Levine, 23, founded this square dance class last fall after starting his graduate work in UC Berkeley’s chemistry department. When he came here from MIT, where he learned to square dance in his senior year, he saw an opportunity.

“It’s like ‘Oh look! It’s that abstract algebra that I learned, but not abstract because people are dancing now,’ ” Levine said. “For me, (math is) more interesting to see. I’m just a giant nerd, and I keep trying to relate square dancing to what I do.”

Math and puzzle people see square dancing as similar to solving a Rubik’s Cube — challenging and calculative. Eight dancers start and end in the same position, but they don’t know how they’ll find their way home. There’s a near infinite number of ways to get there. They have a split second to recall one of hundreds of dance moves, which a caller dictates.
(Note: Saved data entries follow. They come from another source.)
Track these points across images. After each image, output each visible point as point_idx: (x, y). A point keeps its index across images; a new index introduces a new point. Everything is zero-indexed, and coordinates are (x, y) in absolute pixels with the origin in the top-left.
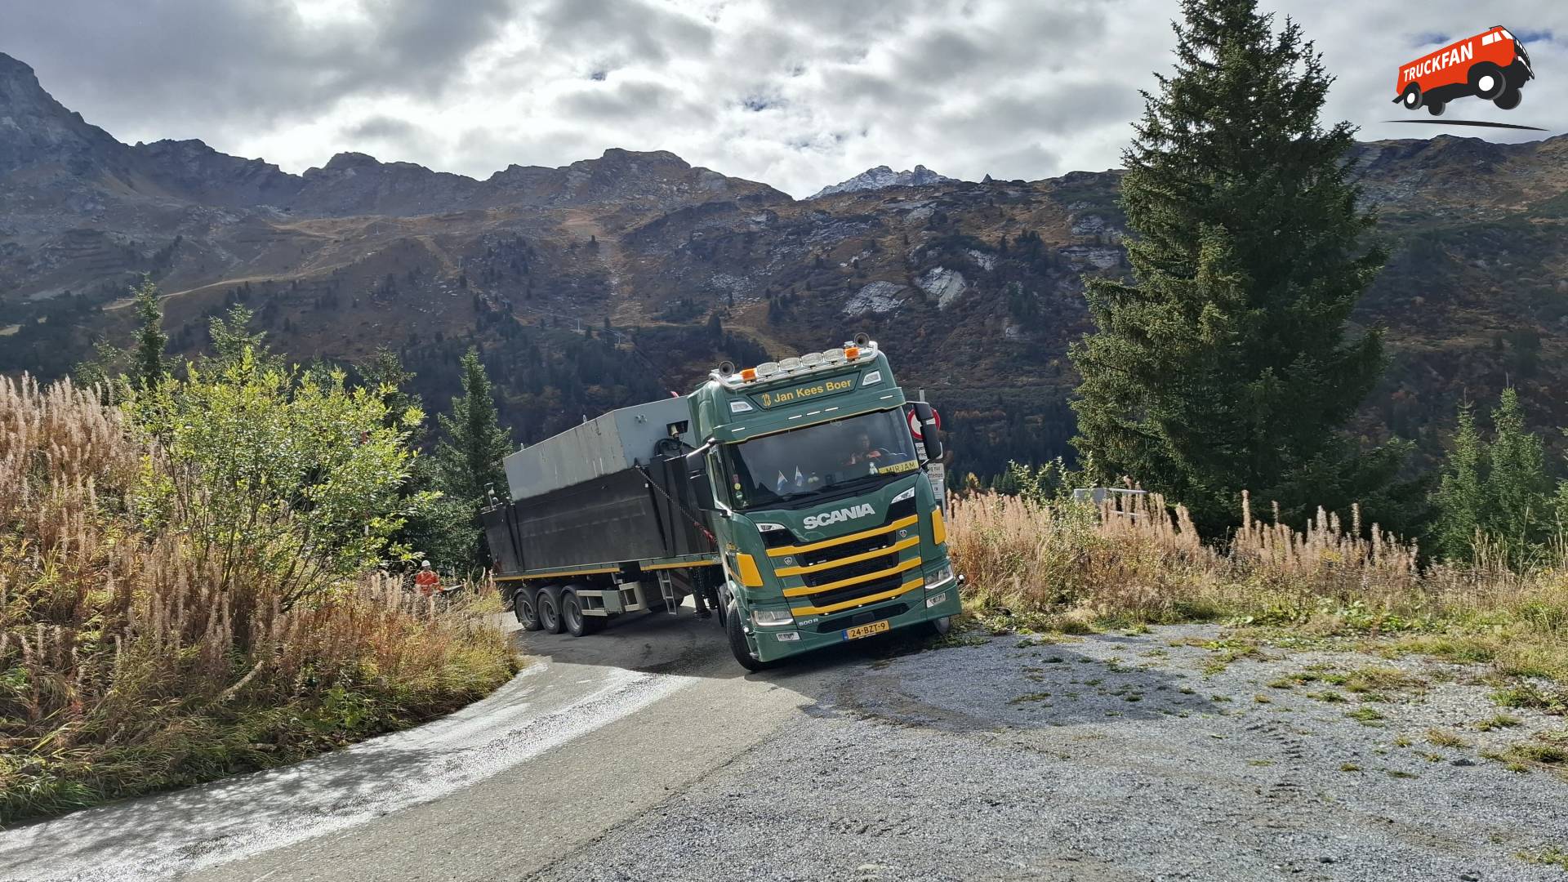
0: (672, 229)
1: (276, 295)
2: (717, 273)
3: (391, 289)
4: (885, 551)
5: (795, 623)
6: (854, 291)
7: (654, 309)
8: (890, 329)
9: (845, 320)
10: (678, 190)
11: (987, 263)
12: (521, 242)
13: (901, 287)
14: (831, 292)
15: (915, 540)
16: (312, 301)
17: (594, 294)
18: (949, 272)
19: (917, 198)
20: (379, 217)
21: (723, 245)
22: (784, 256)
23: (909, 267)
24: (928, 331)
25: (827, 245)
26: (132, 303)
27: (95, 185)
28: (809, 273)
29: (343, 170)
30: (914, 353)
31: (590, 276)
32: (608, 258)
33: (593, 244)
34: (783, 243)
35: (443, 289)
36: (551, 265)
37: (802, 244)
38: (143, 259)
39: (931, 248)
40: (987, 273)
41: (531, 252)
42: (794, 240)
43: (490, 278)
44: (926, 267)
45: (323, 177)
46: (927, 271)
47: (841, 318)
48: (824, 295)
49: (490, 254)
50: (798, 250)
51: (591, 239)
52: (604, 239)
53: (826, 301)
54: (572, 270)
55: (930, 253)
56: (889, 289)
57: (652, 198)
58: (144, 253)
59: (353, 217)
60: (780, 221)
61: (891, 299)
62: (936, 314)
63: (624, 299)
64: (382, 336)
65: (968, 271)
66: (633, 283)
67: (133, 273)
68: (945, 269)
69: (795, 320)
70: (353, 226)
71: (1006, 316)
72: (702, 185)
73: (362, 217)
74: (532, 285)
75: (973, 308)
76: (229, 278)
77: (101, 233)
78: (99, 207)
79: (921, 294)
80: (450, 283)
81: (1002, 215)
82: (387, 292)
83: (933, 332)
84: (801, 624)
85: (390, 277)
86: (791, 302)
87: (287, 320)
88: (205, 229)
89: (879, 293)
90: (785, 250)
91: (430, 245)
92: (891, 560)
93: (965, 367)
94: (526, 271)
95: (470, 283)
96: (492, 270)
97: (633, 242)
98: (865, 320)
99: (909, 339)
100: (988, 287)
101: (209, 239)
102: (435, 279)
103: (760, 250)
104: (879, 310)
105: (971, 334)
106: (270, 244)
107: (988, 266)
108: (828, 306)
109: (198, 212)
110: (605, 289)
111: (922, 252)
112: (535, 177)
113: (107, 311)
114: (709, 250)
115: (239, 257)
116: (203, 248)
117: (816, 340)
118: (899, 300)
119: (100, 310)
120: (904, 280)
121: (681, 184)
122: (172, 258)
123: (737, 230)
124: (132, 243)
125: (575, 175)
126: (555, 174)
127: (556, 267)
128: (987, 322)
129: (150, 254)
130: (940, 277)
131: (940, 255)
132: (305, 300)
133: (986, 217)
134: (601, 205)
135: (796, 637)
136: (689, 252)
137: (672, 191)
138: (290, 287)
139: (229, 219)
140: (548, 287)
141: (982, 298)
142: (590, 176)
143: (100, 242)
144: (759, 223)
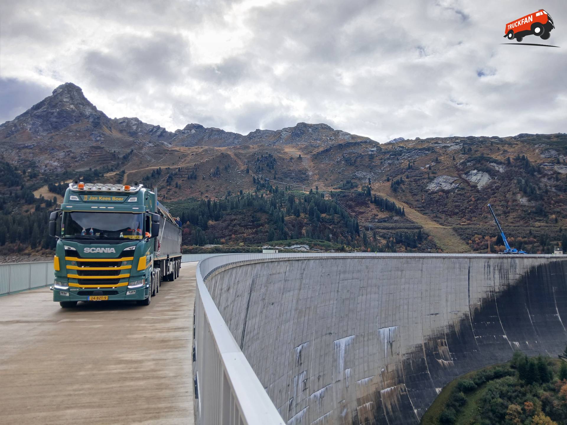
0: (333, 153)
1: (172, 173)
2: (358, 171)
3: (218, 173)
4: (116, 268)
5: (69, 289)
6: (431, 180)
7: (331, 185)
8: (454, 197)
9: (429, 192)
10: (330, 139)
11: (501, 169)
12: (270, 156)
13: (456, 178)
14: (419, 180)
15: (129, 267)
16: (187, 176)
17: (302, 178)
18: (481, 172)
19: (448, 142)
20: (207, 147)
21: (359, 159)
22: (390, 164)
23: (458, 170)
24: (476, 199)
25: (411, 160)
26: (114, 174)
27: (101, 131)
28: (405, 172)
29: (190, 130)
30: (471, 209)
31: (300, 171)
32: (307, 164)
33: (300, 158)
34: (388, 159)
35: (239, 174)
36: (283, 166)
37: (398, 159)
38: (118, 158)
39: (468, 161)
40: (501, 173)
41: (274, 160)
42: (393, 158)
43: (259, 170)
44: (467, 170)
45: (183, 133)
46: (469, 172)
47: (427, 191)
48: (415, 181)
49: (258, 160)
50: (396, 162)
51: (299, 156)
52: (303, 156)
53: (417, 183)
54: (292, 168)
55: (469, 163)
56: (449, 179)
57: (319, 142)
58: (119, 156)
59: (197, 147)
60: (383, 151)
61: (451, 184)
62: (478, 191)
63: (315, 181)
64: (215, 191)
65: (491, 173)
66: (318, 174)
67: (115, 163)
68: (479, 171)
69: (404, 191)
70: (197, 150)
71: (519, 193)
72: (340, 137)
73: (200, 147)
74: (276, 174)
75: (498, 189)
76: (151, 167)
77: (103, 148)
78: (102, 139)
79: (467, 182)
80: (242, 171)
81: (498, 149)
82: (217, 174)
83: (478, 199)
84: (71, 290)
85: (218, 168)
86: (401, 183)
87: (177, 182)
88: (141, 148)
89: (444, 181)
90: (390, 161)
91: (233, 156)
92: (117, 272)
93: (502, 216)
94: (273, 168)
95: (250, 171)
96: (259, 167)
97: (316, 157)
98: (440, 193)
99: (466, 202)
100: (503, 180)
101: (143, 151)
102: (236, 169)
103: (377, 162)
104: (446, 188)
105: (500, 201)
106: (166, 155)
107: (501, 170)
108: (419, 186)
109: (139, 142)
110: (307, 176)
111: (463, 164)
112: (267, 134)
113: (106, 176)
114: (353, 161)
115: (155, 159)
116: (141, 155)
117: (416, 201)
118: (456, 184)
119: (103, 176)
120: (457, 175)
121: (331, 137)
122: (129, 158)
123: (363, 154)
124: (115, 152)
125: (284, 133)
126: (276, 133)
127: (285, 167)
128: (507, 196)
129: (121, 156)
130: (476, 174)
131: (474, 165)
132: (183, 176)
133: (491, 150)
134: (297, 144)
135: (68, 295)
136: (343, 162)
137: (327, 140)
138: (177, 170)
139: (151, 145)
140: (282, 175)
141: (502, 184)
142: (290, 134)
143: (102, 151)
144: (373, 151)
“It’s always exciting to see what new twist might get thrown your way in the process,” said Greg Ford, a computer engineer at IBM.

That’s what interests Levine, making cool and intricate patterns without having to actually practice a sequence of calls. He convinced his lab partner, David Litt, to join, selling him on the mathematical challenge.

“He said every square has inversion symmetry,” Litt said. “If you look into group theory, which we do in a lot of organic chemistry, there’s some molecules that have inversion symmetry where you invert the points and you’ll get the same shape. I thought that was pretty cool, and I always look for that when I’m dancing.”

Fellow MIT alumna Risha Mars helps the students get the hang of it. She is a software engineer at Twitter who’s often out on the dance floor four nights a week at different square dance clubs.

“Square dancing is all I do,” Mars said. “I like it because it’s like a giant math problem.”

She even studies the dance calls.

“I have little checkers to push around to test myself whether I know what the call is going to be, and sometimes I practice with my friends if it’s a call I don’t understand,” she said.

Mars and Levine met at MIT’s huge square dance club, Tech Squares -- only a handful of universities have clubs or classes. After they both moved to the Bay Area, they joined Stanford Quads in Palo Alto. The two are unofficial sister clubs, emphasizing technical rigor. They both focus on the definitions and concepts of the dance calls. Many of the folks in Stanford Quads are programmers, engineers and math teachers.

“I enjoy learning it,” said Jenna Caldwell, a Stanford University biochemistry graduate student. “It’s totally different from what I do all day, but I still get to use my brain. It’s still sort of puzzle-solving.”

Many in the UC Berkeley group say they’re now ready to take on more challenging calls. They’ll do that this summer in the newly formed club, called the Golden Squares.